Так какого же черта тогда я ношу его? — спрашиваю я, расстегивая пояс.
Отдайте кому-нибудь, товарищ капитан! Нацепите парабеллум! Знаете, как бьет! — не унимается
Чеков. — Я нашим командирам всем наганы поменял на такую «пушку». Не нахвалятся!
Наган — личное оружие, и никто его с меня не спишет. Я поступаю так: наган нацепляю на брючный пояс с левой стороны, а парабеллум — поверх шинели, справа. Рассовываю по карманам патроны. Они сильно оттягивают карманы. Да и парабеллум весит порядочно, это тебе не наган.
Порубилкин смотрит на часы:
— Пятнадцать сорок девять! .. До атаки осталось одиннадцать минут, товарищ капитан...
На другой день я вернулся с берега Балатона в Берхиду. Зашел на КП полка Соколова. Хотя здесь все уже было свернуто, — полк готовился к выступлению, — мне дали в руку свечу и повели в тихий уголок подвала. За столом кого-то из оперативников я и написал очерк «Сергей Чеков». Соколов поручил своим связистам быстро доставить его в дивизию, а оттуда — в редакцию.
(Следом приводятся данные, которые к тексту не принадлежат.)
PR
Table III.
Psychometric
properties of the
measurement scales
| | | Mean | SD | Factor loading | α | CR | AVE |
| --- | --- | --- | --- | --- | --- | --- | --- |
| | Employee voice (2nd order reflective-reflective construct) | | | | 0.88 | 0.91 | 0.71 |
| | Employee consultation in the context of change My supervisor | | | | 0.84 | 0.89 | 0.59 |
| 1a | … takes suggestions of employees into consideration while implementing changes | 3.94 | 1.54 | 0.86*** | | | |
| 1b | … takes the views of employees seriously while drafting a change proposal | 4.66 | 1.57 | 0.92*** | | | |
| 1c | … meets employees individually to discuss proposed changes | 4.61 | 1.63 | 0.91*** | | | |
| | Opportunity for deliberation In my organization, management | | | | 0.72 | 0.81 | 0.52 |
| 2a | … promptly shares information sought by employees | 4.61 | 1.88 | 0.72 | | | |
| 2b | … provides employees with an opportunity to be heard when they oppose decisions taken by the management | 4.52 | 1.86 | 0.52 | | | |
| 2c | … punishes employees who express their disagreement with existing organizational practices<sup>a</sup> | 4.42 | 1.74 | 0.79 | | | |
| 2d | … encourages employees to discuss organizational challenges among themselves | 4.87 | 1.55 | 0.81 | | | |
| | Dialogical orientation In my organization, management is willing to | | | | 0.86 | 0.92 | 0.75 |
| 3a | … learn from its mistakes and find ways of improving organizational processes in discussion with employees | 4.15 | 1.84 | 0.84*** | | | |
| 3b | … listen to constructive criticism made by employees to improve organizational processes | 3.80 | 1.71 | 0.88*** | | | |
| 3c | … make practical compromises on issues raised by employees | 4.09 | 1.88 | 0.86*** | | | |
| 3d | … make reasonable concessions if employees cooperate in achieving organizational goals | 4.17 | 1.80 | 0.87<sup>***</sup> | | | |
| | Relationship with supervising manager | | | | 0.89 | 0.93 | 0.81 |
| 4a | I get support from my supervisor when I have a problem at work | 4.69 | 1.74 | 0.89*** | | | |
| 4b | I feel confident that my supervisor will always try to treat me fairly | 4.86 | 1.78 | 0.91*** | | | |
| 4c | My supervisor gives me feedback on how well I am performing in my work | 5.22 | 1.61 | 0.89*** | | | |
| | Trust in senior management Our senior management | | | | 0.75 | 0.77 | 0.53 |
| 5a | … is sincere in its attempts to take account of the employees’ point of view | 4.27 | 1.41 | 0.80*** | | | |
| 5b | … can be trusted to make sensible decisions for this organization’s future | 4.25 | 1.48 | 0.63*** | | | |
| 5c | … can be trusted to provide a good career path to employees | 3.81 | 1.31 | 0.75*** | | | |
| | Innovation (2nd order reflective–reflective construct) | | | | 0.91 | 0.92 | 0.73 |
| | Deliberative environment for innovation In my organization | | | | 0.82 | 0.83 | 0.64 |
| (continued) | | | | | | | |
Вечером, в приказе Верховного, который своим державным голосом читал по радио Левитан, сообщались радостные для всех нас вести: в ходе наступления войска 3-го Украинского фронта овладели городами Се- кешфехервар, Мор, Зирез, Веспрем, Эньинг, а также заняли более 350 других населенных пунктов.
Очерк о Чекове, одном из героев фронта, появился в газете на другой день. Он как нельзя более был кстати.
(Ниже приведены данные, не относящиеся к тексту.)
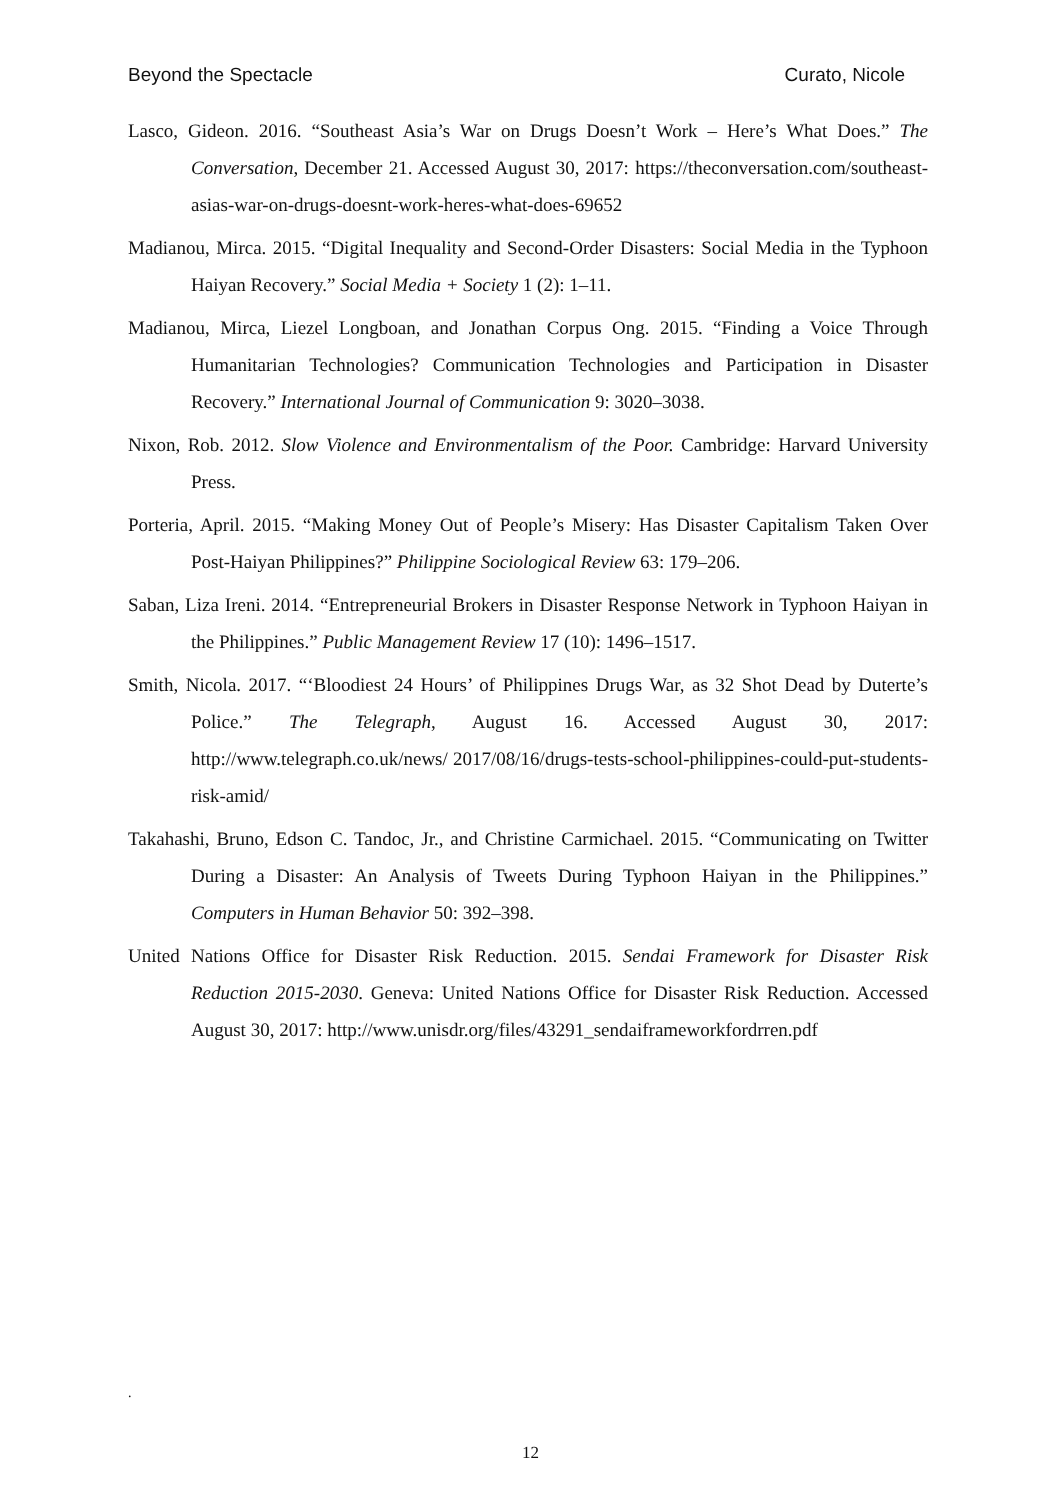Beyond the Spectacle Curato, Nicole
Lasco, Gideon. 2016. “Southeast Asia’s War on Drugs Doesn’t Work – Here’s What Does.” The Conversation, December 21. Accessed August 30, 2017: https://theconversation.com/southeast- asias-war-on-drugs-doesnt-work-heres-what-does-69652
Madianou, Mirca. 2015. “Digital Inequality and Second-Order Disasters: Social Media in the Typhoon Haiyan Recovery.” Social Media + Society 1 (2): 1–11.
Madianou, Mirca, Liezel Longboan, and Jonathan Corpus Ong. 2015. “Finding a Voice Through Humanitarian Technologies? Communication Technologies and Participation in Disaster Recovery.” International Journal of Communication 9: 3020–3038.
Nixon, Rob. 2012. Slow Violence and Environmentalism of the Poor. Cambridge: Harvard University Press.
Porteria, April. 2015. “Making Money Out of People’s Misery: Has Disaster Capitalism Taken Over Post-Haiyan Philippines?” Philippine Sociological Review 63: 179–206.
Saban, Liza Ireni. 2014. “Entrepreneurial Brokers in Disaster Response Network in Typhoon Haiyan in the Philippines.” Public Management Review 17 (10): 1496–1517.
Smith, Nicola. 2017. “‘Bloodiest 24 Hours’ of Philippines Drugs War, as 32 Shot Dead by Duterte’s Police.” The Telegraph, August 16. Accessed August 30, 2017: http://www.telegraph.co.uk/news/ 2017/08/16/drugs-tests-school-philippines-could-put-students-risk-amid/
Takahashi, Bruno, Edson C. Tandoc, Jr., and Christine Carmichael. 2015. “Communicating on Twitter During a Disaster: An Analysis of Tweets During Typhoon Haiyan in the Philippines.” Computers in Human Behavior 50: 392–398.
United Nations Office for Disaster Risk Reduction. 2015. Sendai Framework for Disaster Risk Reduction 2015-2030. Geneva: United Nations Office for Disaster Risk Reduction. Accessed August 30, 2017: http://www.unisdr.org/files/43291_sendaiframeworkfordrren.pdf
.
12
Поздно вечером полк Соколова выступил в поход.
А утром, вместе с приехавшим из редакции Мишей Паниным, мы поехали в сторону Веспрема. Мне очень хотелось написать о самом Порубилкине, этом замечательном командире роты. К тому же подобное задание привез для меня Панин. Но ни полка Данилова, ни самого Порубилкина в громадном потоке войск и техники, двинувшемся вперед после взятия Секешфехервара, мне найти не удалось.
Через три дня после нашей встречи на станции Папкеси Владимир Порубилкин был убит за рекой Раба.
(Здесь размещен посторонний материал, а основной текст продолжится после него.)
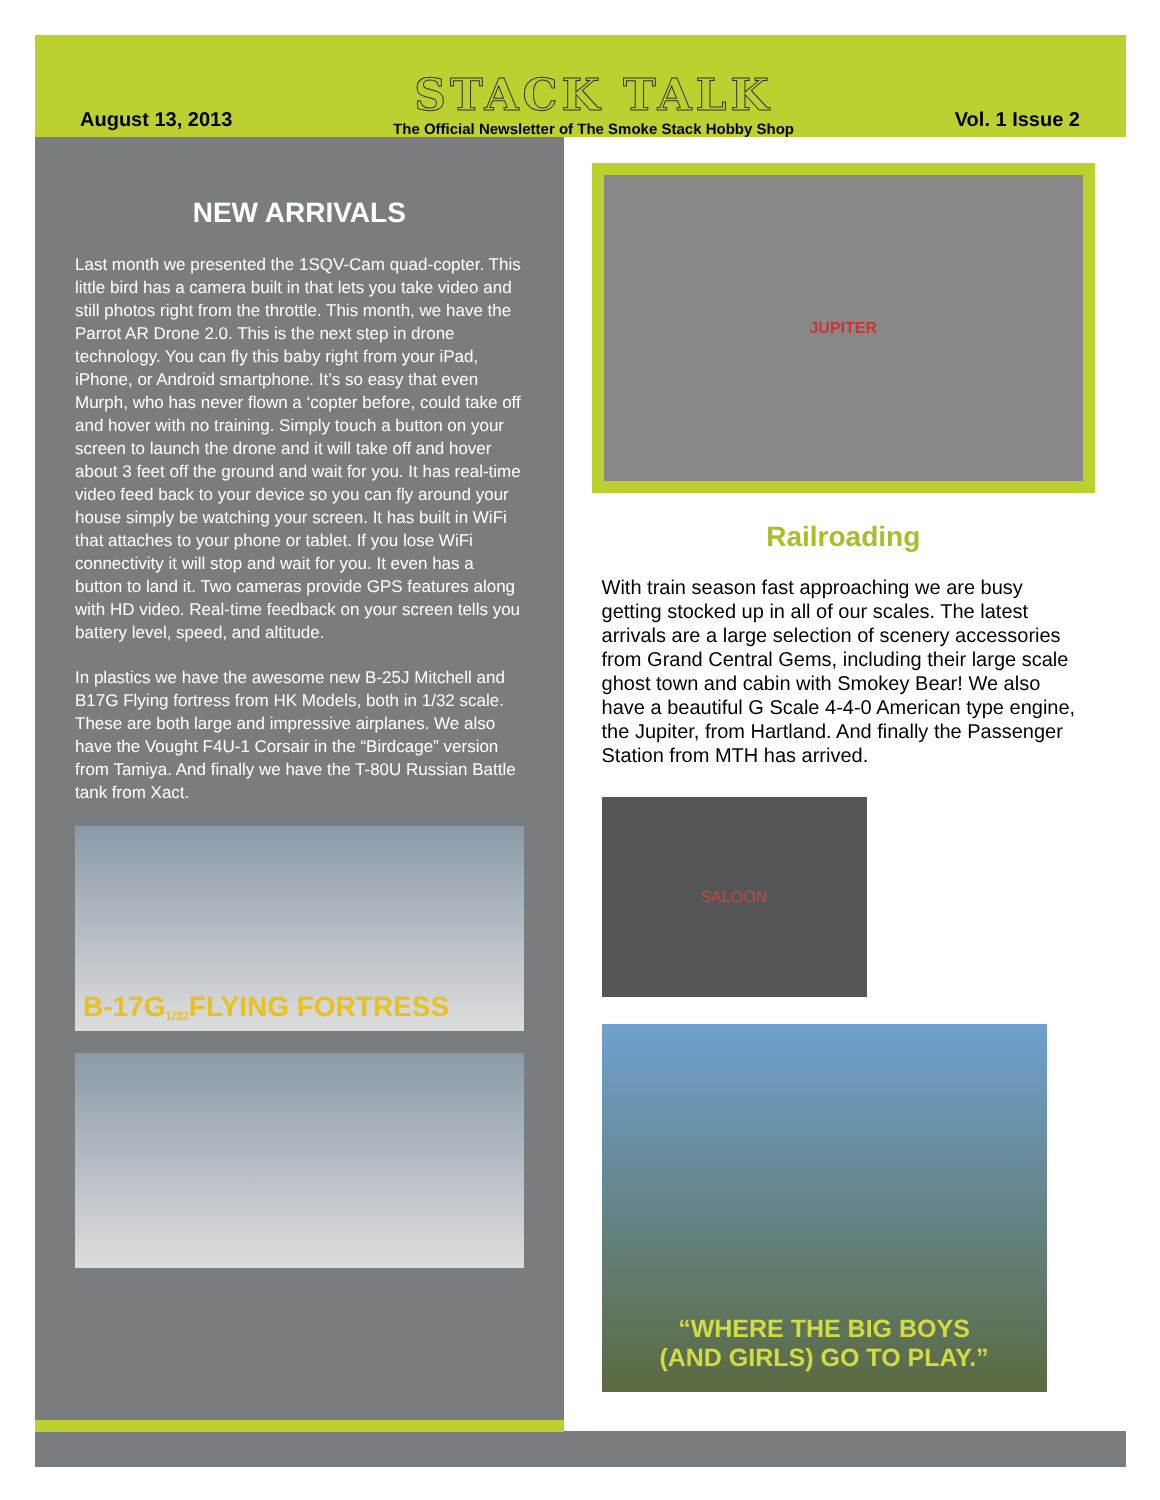August 13, 2013
STACK TALK
The Official Newsletter of The Smoke Stack Hobby Shop
Vol. 1 Issue 2
NEW ARRIVALS
Last month we presented the 1SQV-Cam quad-copter. This little bird has a camera built in that lets you take video and still photos right from the throttle. This month, we have the Parrot AR Drone 2.0. This is the next step in drone technology. You can fly this baby right from your iPad, iPhone, or Android smartphone. It’s so easy that even Murph, who has never flown a ‘copter before, could take off and hover with no training. Simply touch a button on your screen to launch the drone and it will take off and hover about 3 feet off the ground and wait for you. It has real-time video feed back to your device so you can fly around your house simply be watching your screen. It has built in WiFi that attaches to your phone or tablet. If you lose WiFi connectivity it will stop and wait for you. It even has a button to land it. Two cameras provide GPS features along with HD video. Real-time feedback on your screen tells you battery level, speed, and altitude.
In plastics we have the awesome new B-25J Mitchell and B17G Flying fortress from HK Models, both in 1/32 scale. These are both large and impressive airplanes. We also have the Vought F4U-1 Corsair in the “Birdcage” version from Tamiya. And finally we have the T-80U Russian Battle tank from Xact.
B-17G <sup>1/32</sup> FLYING FORTRESS
JUPITER
Railroading
With train season fast approaching we are busy getting stocked up in all of our scales. The latest arrivals are a large selection of scenery accessories from Grand Central Gems, including their large scale ghost town and cabin with Smokey Bear! We also have a beautiful G Scale 4-4-0 American type engine, the Jupiter, from Hartland. And finally the Passenger Station from MTH has arrived.
SALOON
“WHERE THE BIG BOYS
(AND GIRLS) GO TO PLAY.”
О нем через двадцать четыре года в своих воспоминаниях, напечатанных в журнале «Звезда», рассказал его друг, бывший начальник штаба 1-го батальона А. Корольченко, ныне полковник Советской Армии.
Я позволю себе привести небольшую выдержку из этих воспоминаний, раз мне самому не удалось написать о Порубилкине.
Полковник Корольченко пишет:
«От Господского Двора маршрут тянется на запад. Ищу на карте населенный пункт Кенез... Вот он, за рекой Раба. Приметное, с церковью, село. Рядом полустертые следы карандаша: «28 марта. Пору бил кин»...
Я наблюдал атаку... По едва уловимым признакам, по тому, как некоторые замедляли бег и падали, было понятно, что и на этот раз атака захлебывается. И вдруг над полем выросла высокая фигура. Я сразу узнал Володю.
Он бежал, догоняя солдат, и что-то кричал. Развевались полы шинели, в правой руке сверкнул пистолет. Вот он догнал цепь. И солдаты, те, что были вблизи, ускорили бег. Группа эта вырвалась вперед. И цепь теперь напоминала косяк перелетных птиц, в голове которого летел опытный вожак. В воздухе взлетело «ура!». Цепь безудержно накатывалась на позиции врага...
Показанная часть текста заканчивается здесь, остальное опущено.